Bloomberg Intelligence estimates that S&P 500 funds must absorb 19% of SpaceX’s float within 6 months.
Russell 1000 and Nasdaq-100 funds will absorb 24%.
Rules originally designed to protect passive investors:
Since 2002, the S&P 500 has required companies to have 12 months of trading history and 4 consecutive quarters of GAAP profitability. Both requirements are now waived.
Nasdaq shortened its inclusion window from 90 trading days to 15 trading days.
FTSE Russell shortened its window to 5 trading days.
All three benchmark indices are now designed to buy SpaceX at its IPO pricing level.
This is the moment. The "jump the shark" moment for index funds. This is the moment when the great Pete Rose stared at Rikishi's enormous butt with a look of utter despair.
Investors are no longer just outsourcing stock selection. They have also outsourced asset allocation, IPO discipline, liquidity judgment, valuation discipline, listing venue selection, and prudence. They have outsourced all initiative in their own trading to index committees that bend with the wind.
Indices are no longer neutral. They are making active bets, and they are betting on the most bubbly companies at the highest valuation points.
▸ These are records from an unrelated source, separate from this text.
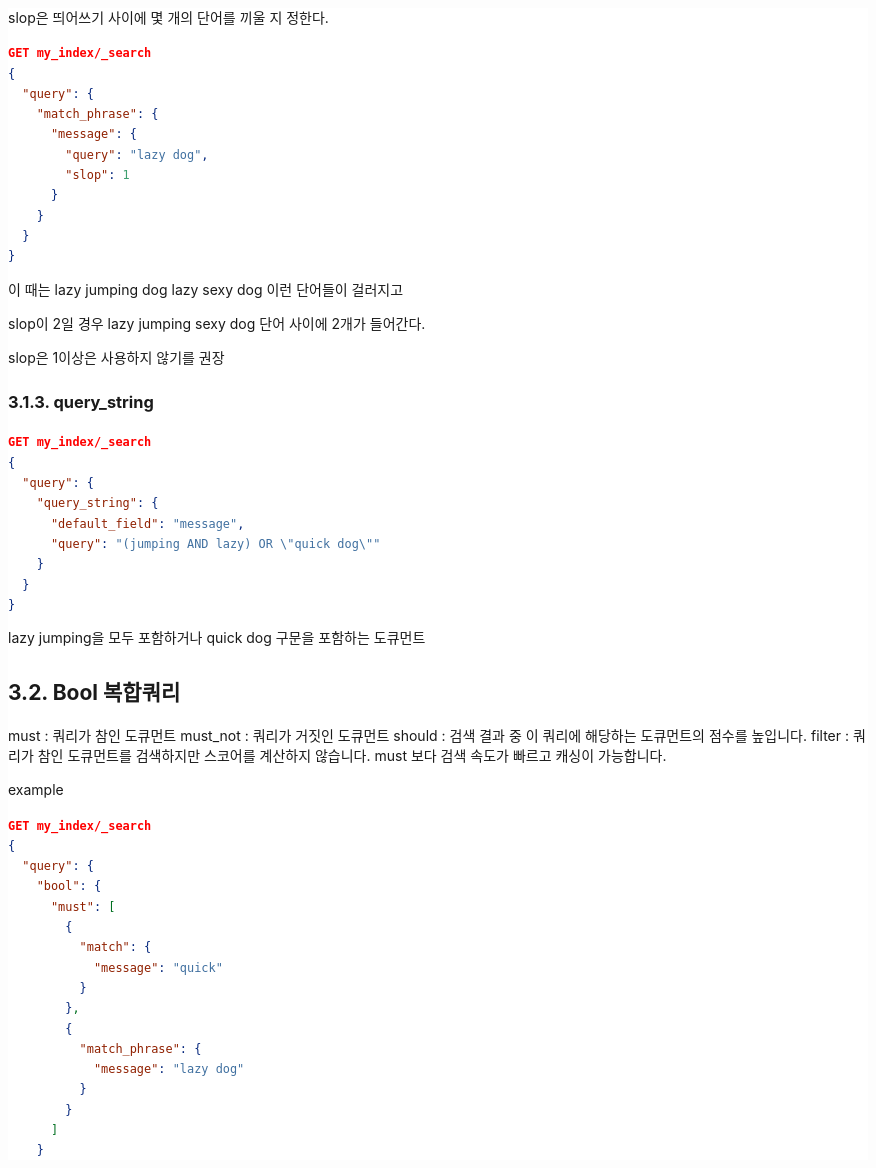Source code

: slop은 띄어쓰기 사이에 몇 개의 단어를 끼울 지 정한다.

```json
GET my_index/_search
{
  "query": {
    "match_phrase": {
      "message": {
        "query": "lazy dog",
        "slop": 1
      }
    }
  }
}
```

이 때는 lazy jumping dog lazy sexy dog
이런 단어들이 걸러지고

slop이 2일 경우 lazy jumping sexy dog 
단어 사이에 2개가 들어간다.

slop은 1이상은 사용하지 않기를 권장


### 3.1.3. query_string
```json
GET my_index/_search
{
  "query": {
    "query_string": {
      "default_field": "message",
      "query": "(jumping AND lazy) OR \"quick dog\""
    }
  }
}
```
lazy jumping을 모두 포함하거나 quick dog 구문을 포함하는 도큐먼트



## 3.2. Bool 복합쿼리 

must : 쿼리가 참인 도큐먼트
must_not : 쿼리가 거짓인 도큐먼트
should : 검색 결과 중 이 쿼리에 해당하는 도큐먼트의 점수를 높입니다. 
filter : 쿼리가 참인 도큐먼트를 검색하지만 스코어를 계산하지 않습니다. must 보다 검색 속도가 빠르고 캐싱이 가능합니다.

example

```json
GET my_index/_search
{
  "query": {
    "bool": {
      "must": [
        {
          "match": {
            "message": "quick"
          }
        },
        {
          "match_phrase": {
            "message": "lazy dog"
          }
        }
      ]
    }
```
Active management has never had such a good entry point. Direct indexing has also never been this important. A massive shift is finally approaching.
Everything you've been told about "smart but boring" index funds is no longer true.
Get out while you still can. Choose your own methodology, choose your own factors, choose your own stocks. Reclaim initiative over your own portfolio.